Fuimos a la misma clínica en la que lo habían operado, donde se negaron a rechazarlo aun no teniendo lugar para atenderlo. Ni a él ni a otras cinco ambulancias que esperaban en la puerta. Todas por urgencias. Después de una serie de traslados y esperas, cuando volvimos a la clínica el ambulancista y la enfermera ingresaron a Julio de prepo.

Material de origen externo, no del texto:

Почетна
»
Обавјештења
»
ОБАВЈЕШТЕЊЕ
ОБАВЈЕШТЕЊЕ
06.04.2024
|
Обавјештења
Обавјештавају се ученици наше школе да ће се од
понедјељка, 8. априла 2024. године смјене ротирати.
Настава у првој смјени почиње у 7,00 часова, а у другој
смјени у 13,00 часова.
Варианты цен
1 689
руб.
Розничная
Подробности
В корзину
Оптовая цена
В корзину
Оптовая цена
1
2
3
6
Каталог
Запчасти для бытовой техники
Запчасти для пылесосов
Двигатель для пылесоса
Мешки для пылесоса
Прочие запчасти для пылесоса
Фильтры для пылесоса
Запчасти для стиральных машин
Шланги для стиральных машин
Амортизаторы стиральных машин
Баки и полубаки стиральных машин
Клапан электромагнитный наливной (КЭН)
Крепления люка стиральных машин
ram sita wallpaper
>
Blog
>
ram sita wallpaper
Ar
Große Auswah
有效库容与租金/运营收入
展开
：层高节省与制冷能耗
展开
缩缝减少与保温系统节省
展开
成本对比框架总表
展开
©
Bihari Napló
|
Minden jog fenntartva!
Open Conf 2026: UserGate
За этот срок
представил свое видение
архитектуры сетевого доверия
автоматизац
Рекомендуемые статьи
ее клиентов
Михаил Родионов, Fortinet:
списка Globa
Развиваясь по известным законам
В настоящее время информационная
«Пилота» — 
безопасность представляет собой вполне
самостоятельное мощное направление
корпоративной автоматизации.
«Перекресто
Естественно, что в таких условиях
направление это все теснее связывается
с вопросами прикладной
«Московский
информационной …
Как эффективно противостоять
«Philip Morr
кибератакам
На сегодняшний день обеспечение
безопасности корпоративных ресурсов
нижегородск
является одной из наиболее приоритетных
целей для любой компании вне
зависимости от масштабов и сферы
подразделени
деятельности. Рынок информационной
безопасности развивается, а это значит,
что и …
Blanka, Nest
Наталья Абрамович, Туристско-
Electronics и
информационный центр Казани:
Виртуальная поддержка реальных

Lo hospedaron en un consultorio pediátrico donde improvisaron una terapia intensiva, lo intubaron y le ordenaron una tomografía. Como el respirador no tenía batería, bombee manualmente su respiración durante el estudio. Lo volvieron a la guardia pediátrica y lo ingresaron a terapia intensiva. Trataron de estabilizarle la presión y le administraron adrenalina. Después me invitaron a despedirlo: tendría un paro en cualquier momento y no habría forma de que lo supere.
Durante las horas que pasamos en la ambulancia, Julio quiso comunicarse conmigo todo el tiempo. Habló bastante, pero ya no era posible entender lo que decía. Entre balbuceos, pude reconocer tres palabras. Tres palabras que él confirmó y que –ahora sé– fueron sus últimas: se hace largo.